Gemcitabine is a pyrimidine antimetabolite with activity against solid tumors. Zinzani et al. [14] reported the role of gemcitabine as a single agent in pretreated T cell lymphoma patients, and the ORR reached 51 %. Combined with other antitumor agents, gemcitabine has also shown substantial clinical activity in aggressive B cell and T cell lymphoma [23, 24]. However, salvage therapeutic strategies containing gemcitabine in the treatment of ENKL were scarcely explored and identified. Recently, a retrospective study of gemcitabine alone or containing chemotherapy for relapsed/refractory ENKL was conducted, and 40 % of patients acquired objective response [25]. Moreover, in vitro and in vivo tumor models have also demonstrated excellent anticancer activity of gemcitabine against NK cell leukemia/lymphoma. Why NK/T tumor cells are especially sensitive to gemcitabine has not been fully elucidated, but increased expression of activating enzymes, such as dCK, ENT1 in tumor cells may be involved in the action mechanism [26].

In this retrospective study, four patients received DDGP regimen as salvage strategy after initial treatment of SMILE regimen. Two patients achieved objective responses and one patient maintained CR status for 28 months. Gemcitabine provides us a better option in managing relapsed/refractory ENKL patients. We have carried out one research aimed to uncover the mechanisms underlying the activity and chemoresistance of gemcitabine. In addition, compared with native asparaginase, pegaspargase has lower incidence of antiasparaginase antibodies and maintains more prolonged asparaginase activity [27].

The estimated 2-year OS and 2-year PFS were 76.5 and 30.9 %, respectively.
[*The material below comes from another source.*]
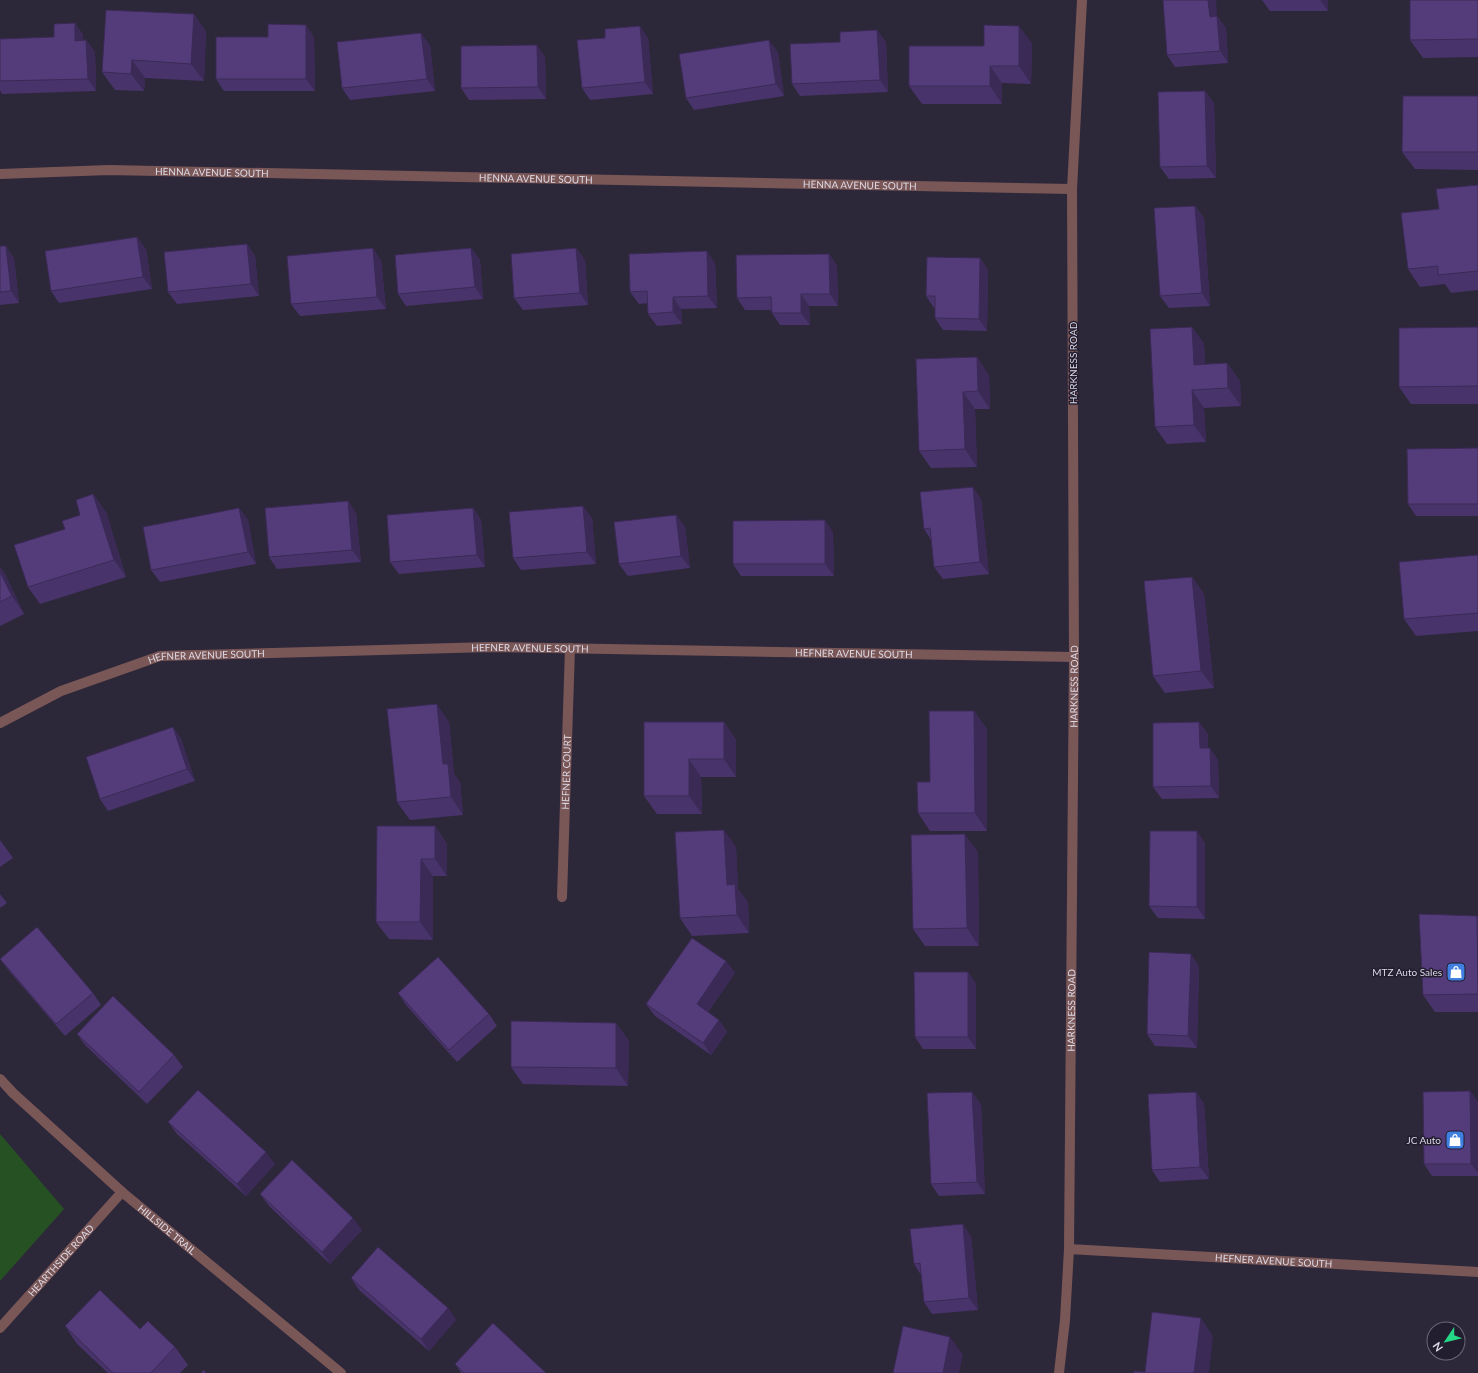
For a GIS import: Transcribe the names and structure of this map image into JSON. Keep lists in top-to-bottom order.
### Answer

A great part of the patients who experienced disease-progression acquired favorable treatment outcome after receiving radiotherapy combined with l-asparaginase or etoposide as salvage strategy. However, insufficient follow-up time and sample size restricted the accurate evaluation of 2-year OS and PFS. Further study will enroll more patients with sufficient follow-up to evaluate the 2-year and 5-year OS and PFS.

As to adverse events, grade 3/4 neutropenia and grade 3/4 thrombocytopenia were common. Dose reduction and the application of G-CSF and GM-CSF in time were essential when patients experienced sever cytopenias during and after chemotherapy. Other support treatments such as platelet transfusion and infection prevention were also necessary.
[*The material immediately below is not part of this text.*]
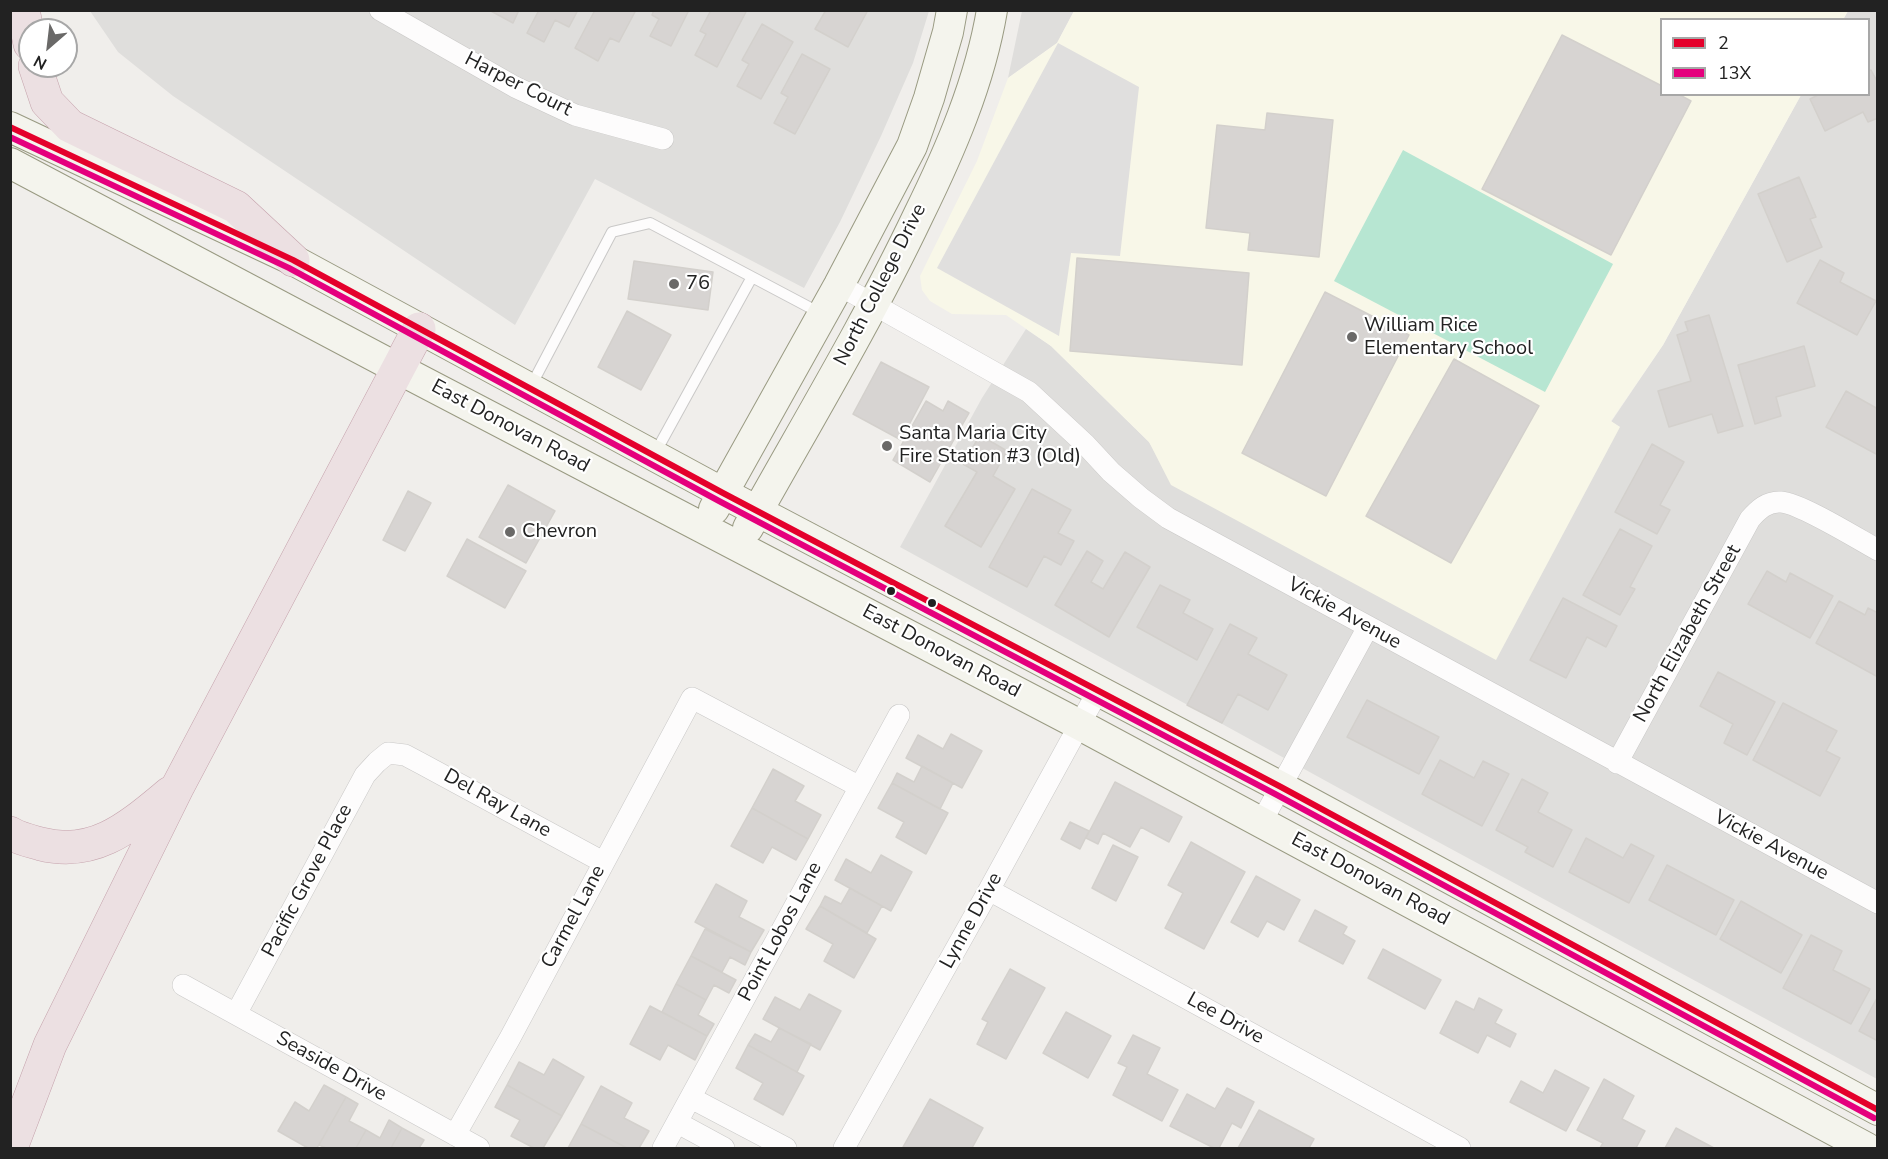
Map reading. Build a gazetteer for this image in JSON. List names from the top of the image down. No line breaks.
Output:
{"streets":{"main road":["North College Drive","East Donovan Road"],"street":["Harper Court","Vickie Avenue","North Elizabeth Street","Del Ray Lane","Pacific Grove Place","Carmel Lane","Lynne Drive","Point Lobos Lane","Lee Drive","Seaside Drive"]},"crossings":[["North College Drive","East Donovan Road"],["North College Drive","Vickie Avenue"],["East Donovan Road","Lynne Drive"],["Vickie Avenue","North Elizabeth Street"],["Del Ray Lane","Pacific Grove Place"],["Del Ray Lane","Carmel Lane"],["Pacific Grove Place","Seaside Drive"],["Carmel Lane","Point Lobos Lane"],["Carmel Lane","Seaside Drive"],["Lynne Drive","Lee Drive"]],"places":["76","William Rice Elementary School","Santa Maria City Fire Station #3 (Old)","Chevron"],"lines":["transit line 2","transit line 13X"],"legend":["2","13X"],"north":"bottom left"}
Tumoral NK cells are usually resistant to MDR-dependent drugs, and treatment failure is common. Thus, we assume that combination chemotherapy incorporating MDR-independent drugs such as pegaspargase, gemcitabine, and dexamethasone would be effective in the treatment of ENKL. The results we presented here confirmed our expectation and were consistent to former l-asparaginase-based chemotherapy. Gemcitabine and pegaspargase played a predominant role in improving ORR and prolonging survival. Right now, a multicenter, randomized, controlled trial of DDGP regimen as first-line therapy for newly-diagnosed ENKL has been conducted in our center (Clinical Trials.gov ID, NCT01501136 and NCT01501149), and significant treatment outcomes are expected. Clinical trial (NCT01501136) is a multicenter, randomized, controlled, phase 4 study. There are five treatment arms: sequential DDGP regimen followed by radiotherapy, sequential VIPD regimen followed by radiotherapy, sequential radiotherapy followed by DDGP regimen, sequential radiotherapy followed by VIPD regimen chemotherapy, and suitable type intensity-modulated radiation therapy (IMRT) 50 Gy, respectively. This study is designed to evaluate the efficacy and safety of DDGP regimen for newly diagnosed stage I/II ENKL and explore the optimal treatment strategy for stage I/II ENKL.

In conclusion, DDGP combination chemotherapy showed remarkable effectiveness in pretreated ENKL patients, and toxicity was tolerated. Further prospective trials are expected to validate the efficacy of DDGP regimen in relapsed/refractory ENKL.